--- Document passage Enclosed Below ---

Re: Row estimates off by two orders of magnitude with hstore

From: Merlin Moncure <mmoncure(at)gmail(dot)com>
To: Patrick Krecker <patrick(at)judicata(dot)com>
Cc: Josh Berkus <josh(at)agliodbs(dot)com>, postgres performance list <pgsql-performance(at)postgresql(dot)org>
Subject: Re: Row estimates off by two orders of magnitude with hstore
Date: 2015-06-10 22:08:10
Message-ID: CAHyXU0ybx+aCNs3ZceRkRt-KF_tfAVeZ8iWpF1+0HhK_D5FT_Q@mail.gmail.com
Views: Raw Message | Whole Thread | Download mbox | Resend email
Thread:
Lists: pgsql-performance

On Wed, Jun 10, 2015 at 4:37 PM, Patrick Krecker <patrick(at)judicata(dot)com> wrote:
> On Wed, Jun 10, 2015 at 2:08 PM, Merlin Moncure <mmoncure(at)gmail(dot)com> wrote:
>> On Wed, Jun 10, 2015 at 3:55 PM, Patrick Krecker <patrick(at)judicata(dot)com> wrote:
>>> OK. Well, fortunately for us, we have a lot of possible solutions this
>>> problem, and it sounds like actually getting statistics for attributes
>>> ? 'reference' is not realistic. I just wanted to make sure it wasn't
>>> some configuration error on our part.

--- End of Enclosed Document passage ---
--- Extracted data Enclosed Below ---

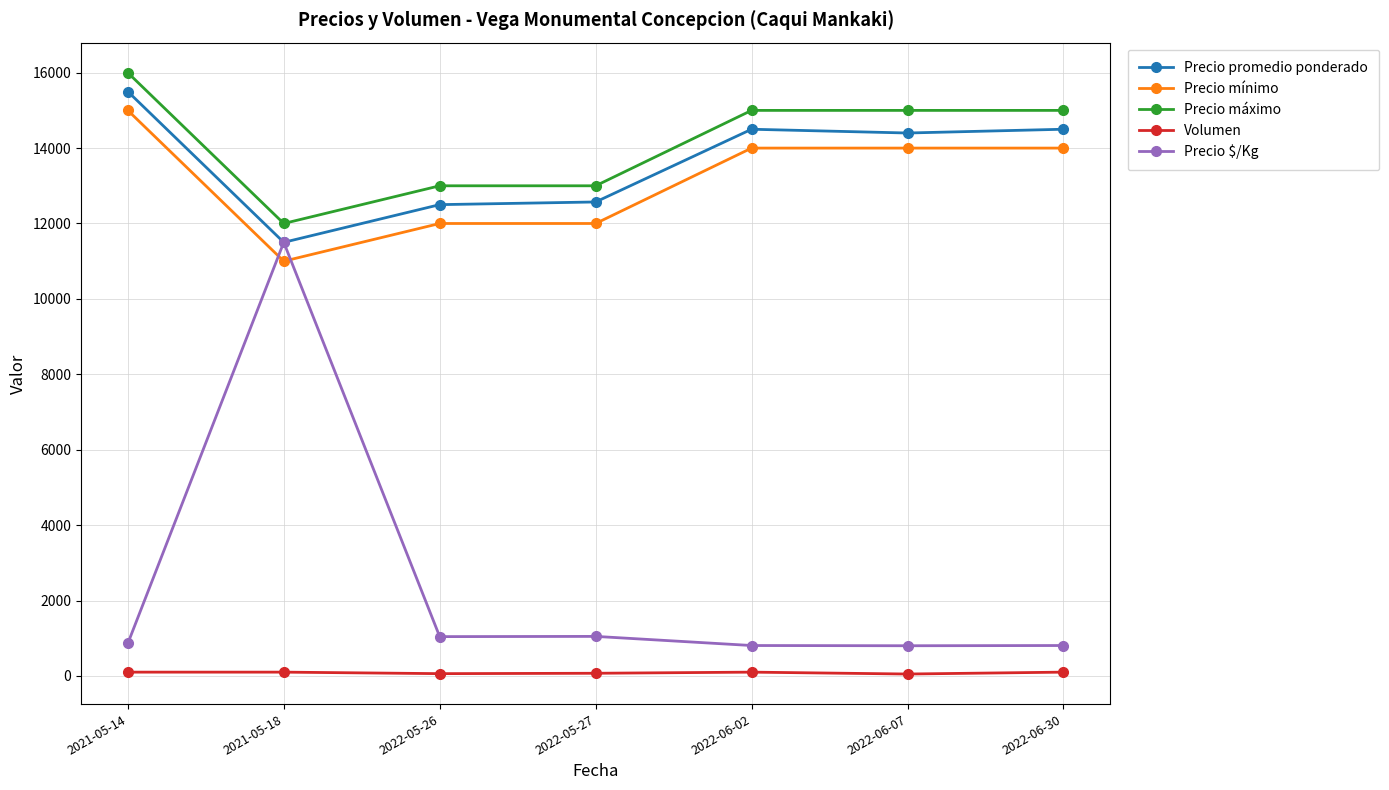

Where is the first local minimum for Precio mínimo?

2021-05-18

--- End of Enclosed Extracted data ---
--- Extracted data Enclosed Below ---

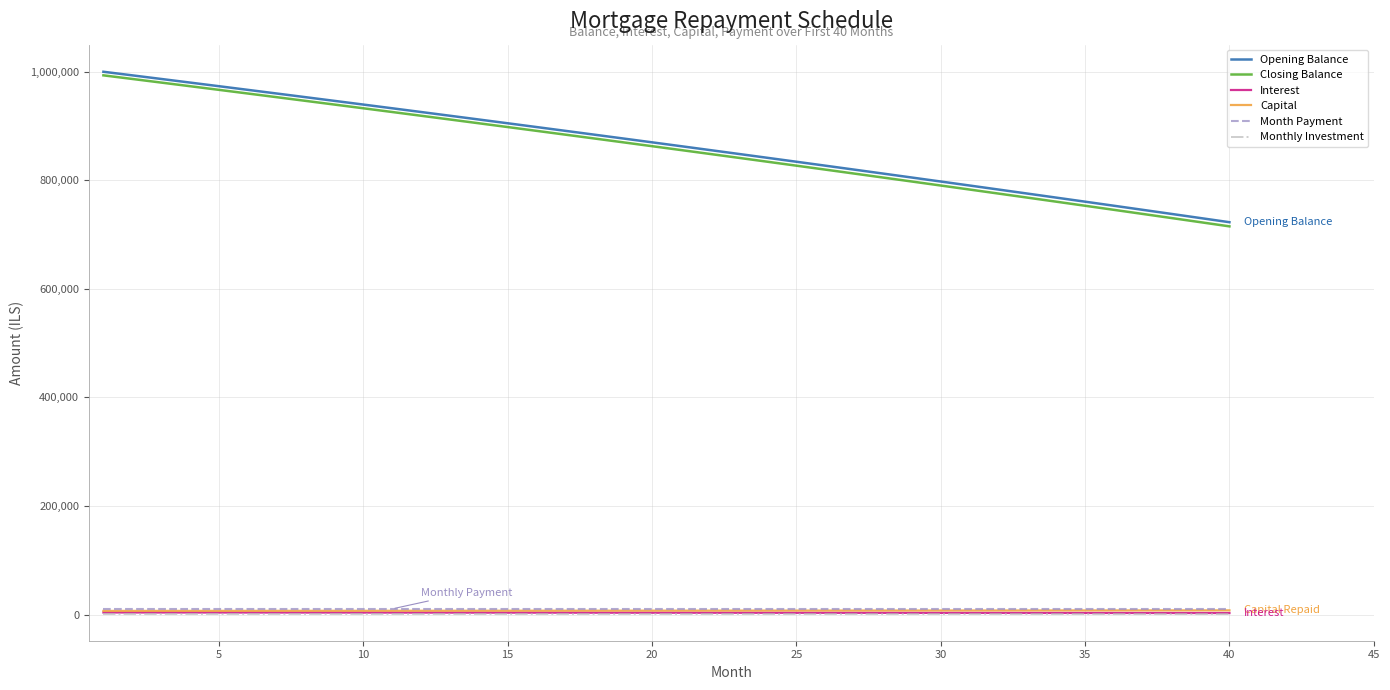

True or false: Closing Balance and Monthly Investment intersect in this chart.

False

--- End of Enclosed Extracted data ---
--- Extracted data Enclosed Below ---

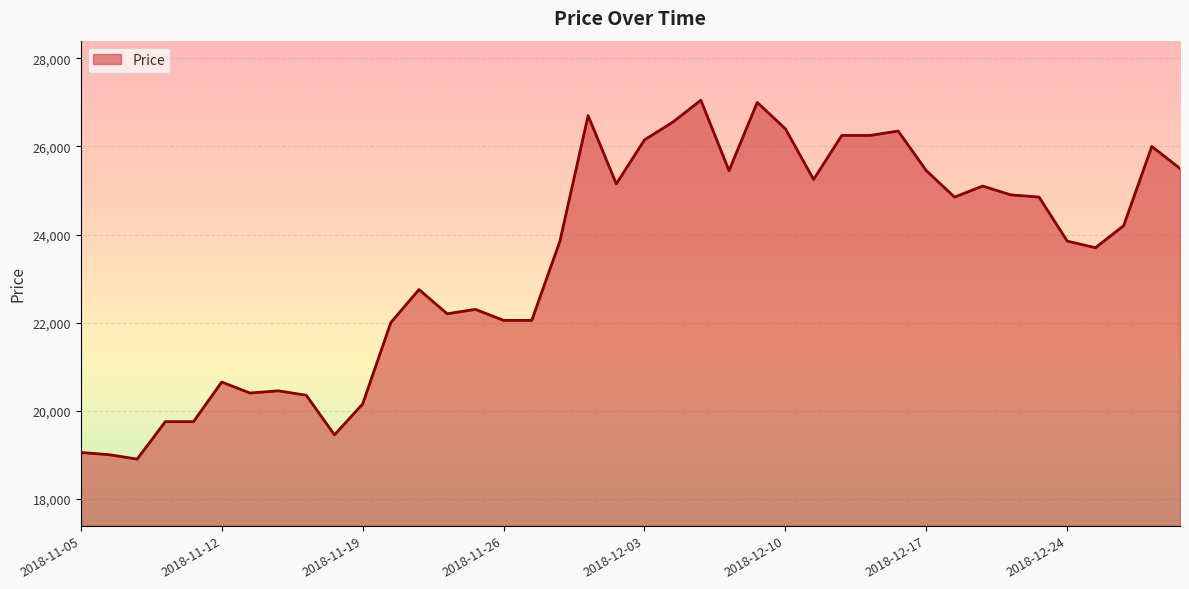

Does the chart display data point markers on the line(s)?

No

--- End of Enclosed Extracted data ---

Exercises:
1. From the hstore row estimates message, retype the portion that begins at the words "On Wed, Jun 10, 2015 at 4:37" and stops after "on our part.".
2. Which mailing list is the hstore row estimates message posted to?

Response list:
1.
On Wed, Jun 10, 2015 at 4:37 PM, Patrick Krecker <patrick(at)judicata(dot)com> wrote:
> On Wed, Jun 10, 2015 at 2:08 PM, Merlin Moncure <mmoncure(at)gmail(dot)com> wrote:
>> On Wed, Jun 10, 2015 at 3:55 PM, Patrick Krecker <patrick(at)judicata(dot)com> wrote:
>>> OK. Well, fortunately for us, we have a lot of possible solutions this
>>> problem, and it sounds like actually getting statistics for attributes
>>> ? 'reference' is not realistic. I just wanted to make sure it wasn't
>>> some configuration error on our part.

2. pgsql-performance